The Norwegian government’s decision to tighten the Government Pension Fund Global’s (GPFG) coal exclusion criteria will see the world’s richest sovereign wealth fund withdraw a combined AU$3 billion from AGL, BHP and South32.
The announcement comes at a particularly bad time for AGL, just days after the company’s share price fell significantly following news of an ongoing outage at its Loy Yang A power station. The aging Loy Yang A plant runs on highly polluting brown coal – and, despite the latest climate science telling us Loy Yang needs to be closed down by 2030 in order to meet the goals of the Paris Agreement, AGL plans to keep it operating until 2048.
A growing trend
Australian-based AGL, BHP and South32 are among eight companies impacted by GPFG’s new $8 billion coal divestment decision. Anglo American and Glencore, which both have major coal mining operations in Australia, also face divestment.
These companies join a growing list of fossil fuel players that have been blacklisted by GPFG. The fund’s first coal exclusion criteria were announced in 2015, leading to some $6.5 billion being withdrawn from companies that derive at least 30% revenue or generate more than 30% power from coal.
This latest GPFG divestment decision also confirmed plans announced in March to dump investments in 134 oil and gas companies. The March announcement impacted Australian companies including Woodside, Santos, Oil Search, Beach Energy, Caltex, Horizon Oil, Karoon Energy, Cooper Energy and Senex Energy, and saw a significant drop to oil and gas stocks on the Australian sharemarket.
Do these company names sound familiar? Well you may have seen them named and shamed in Market Forces’ Out of Line, Out of Time report earlier this year. The report recommended superannuation funds divest from 21 companies in the ASX300, as they are actively undermining the climate goals of the Paris Agreement by expanding the scale of the fossil fuel industry and basing their business plans on scenarios that would doom Paris to failure.
Three other companies – AGL, BHP and Origin – were found to be acting similarly, but had shown progress towards bringing their business into line with the Paris climate goals. These companies were given a year to act to get themselves off the divestment list.
The writing’s on the wall
It seems the Norwegian Sovereign Wealth fund’s patience has run out. The message from the $1.5 trillion fund is clear: there is no future in fossil fuel investments.
And that’s a message that needs to be heard by Australia’s $2.7 trillion superannuation industry.
To date, just three of the country’s 50 largest super funds have any sort of fund-wide fossil fuel exclusion policy:
- Local Government Super excludes investments in companies deriving more than a third of revenue from coal mining, tar sands, or coal-fired power.
- Vision Super announced in November 2018 it would be divesting from companies that generate more than 25% of revenue from thermal coal and tar sands.
- Hesta’s core option has, since 2014, excluded new investments in companies that derive 15% of revenue or net value from thermal coal exploration or development of new or expansionary thermal coal mines.

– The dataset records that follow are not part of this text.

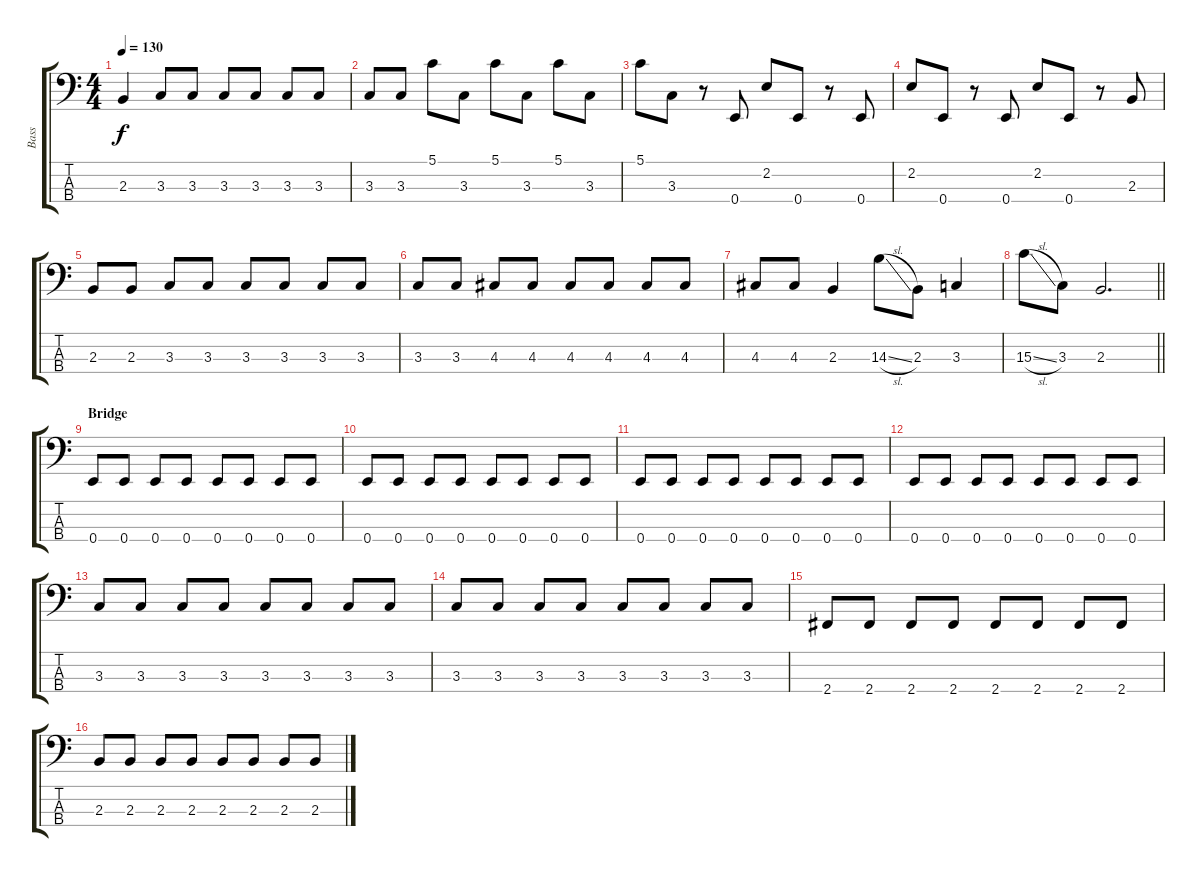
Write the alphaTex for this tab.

\track ("Bass" "Bass") {instrument electricbassfinger}
\staff {score tabs}
\tuning (G2 D2 A1 E1) {hide}
\ts (4 4)
\tempo 130
\clef f4
\ks c
2.3.4{dy f} 3.3.8 3.3.8 3.3.8 3.3.8 3.3.8 3.3.8 |
3.3.8 3.3.8 5.1.8 3.3.8 5.1.8 3.3.8 5.1.8 3.3.8 |
5.1.8 3.3.8 r.8 0.4.8 2.2.8 0.4.8 r.8 0.4.8 |
2.2.8 0.4.8 r.8 0.4.8 2.2.8 0.4.8 r.8 2.3.8 |
2.3.8 2.3.8 3.3.8 3.3.8 3.3.8 3.3.8 3.3.8 3.3.8 |
3.3.8 3.3.8 4.3.8 4.3.8 4.3.8 4.3.8 4.3.8 4.3.8 |
4.3.8 4.3.8 2.3.4 14.3{sl}.8 2.3.8 3.3.4 |
\barLineRight lightlight
15.3{sl}.8 3.3.8 2.3.2{d} |
\section ("" "Bridge")
0.4.8 0.4.8{volume 10 instrument electricbasspick} 0.4.8 0.4.8 0.4.8 0.4.8 0.4.8 0.4.8 |
0.4.8 0.4.8 0.4.8 0.4.8 0.4.8 0.4.8 0.4.8 0.4.8 |
0.4.8 0.4.8 0.4.8 0.4.8 0.4.8 0.4.8 0.4.8 0.4.8 |
0.4.8 0.4.8 0.4.8 0.4.8 0.4.8 0.4.8 0.4.8 0.4.8 |
3.3.8 3.3.8 3.3.8 3.3.8 3.3.8 3.3.8 3.3.8 3.3.8 |
3.3.8 3.3.8 3.3.8 3.3.8 3.3.8 3.3.8 3.3.8 3.3.8 |
2.4.8 2.4.8 2.4.8 2.4.8 2.4.8 2.4.8 2.4.8 2.4.8 |
2.3.8 2.3.8 2.3.8 2.3.8 2.3.8 2.3.8 2.3.8 2.3.8
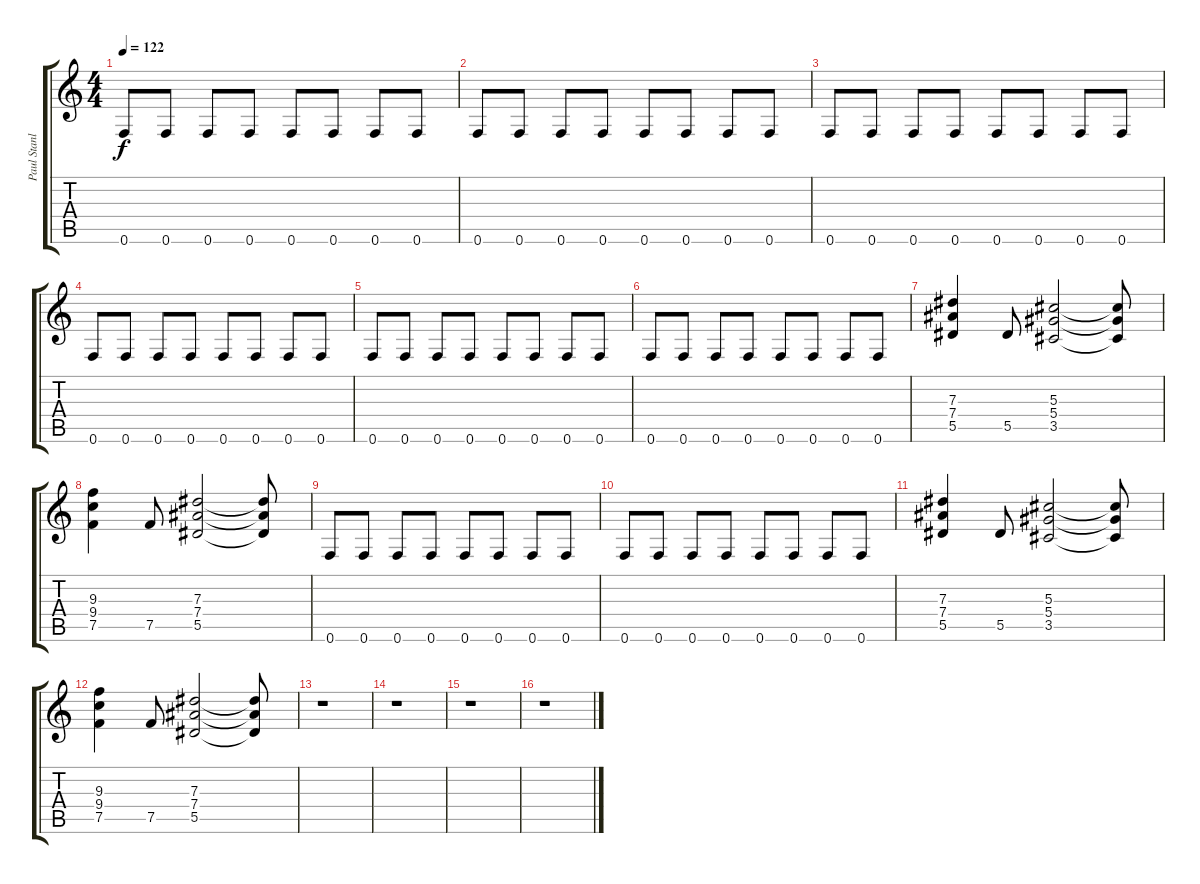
\track ("Paul Stanley" "Paul Stanl") {instrument overdrivenguitar}
\staff {score tabs}
\tuning (F4 C4 Ab3 Eb3 Bb2 F2) {hide}
\ts (4 4)
\tempo 122
\clef g2
\ks c
0.6.8{dy f instrument overdrivenguitar} 0.6.8 0.6.8 0.6.8 0.6.8 0.6.8 0.6.8 0.6.8 |
0.6.8 0.6.8 0.6.8 0.6.8 0.6.8 0.6.8 0.6.8 0.6.8 |
0.6.8 0.6.8 0.6.8 0.6.8 0.6.8 0.6.8 0.6.8 0.6.8 |
0.6.8 0.6.8 0.6.8 0.6.8 0.6.8 0.6.8 0.6.8 0.6.8 |
0.6.8 0.6.8 0.6.8 0.6.8 0.6.8 0.6.8 0.6.8 0.6.8 |
0.6.8 0.6.8 0.6.8 0.6.8 0.6.8 0.6.8 0.6.8 0.6.8 |
(7.3 7.4 5.5).4 5.5.8 (5.3 5.4 3.5).2 (5.3{t} 5.4{t} 3.5{t}).8 |
(9.3 9.4 7.5).4 7.5.8 (7.3 7.4 5.5).2 (7.3{t} 7.4{t} 5.5{t}).8 |
0.6.8 0.6.8 0.6.8 0.6.8 0.6.8 0.6.8 0.6.8 0.6.8 |
0.6.8 0.6.8 0.6.8 0.6.8 0.6.8 0.6.8 0.6.8 0.6.8 |
(7.3 7.4 5.5).4 5.5.8 (5.3 5.4 3.5).2 (5.3{t} 5.4{t} 3.5{t}).8 |
(9.3 9.4 7.5).4 7.5.8 (7.3 7.4 5.5).2 (7.3{t} 7.4{t} 5.5{t}).8 |
r.1 |
r.1 |
r.1 |
r.1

While these policies are all miles behind the action taken by GPFG, they are ahead of the pack amongst Australia’s biggest super funds.
GPIF has shown the kind action that’s required of investors wanting to align their portfolios with the goal of limiting global warming to 1.5°C. Australian investors, including our super funds, must step up and immediately divest from all companies that are actively undermining the Paris climate goals.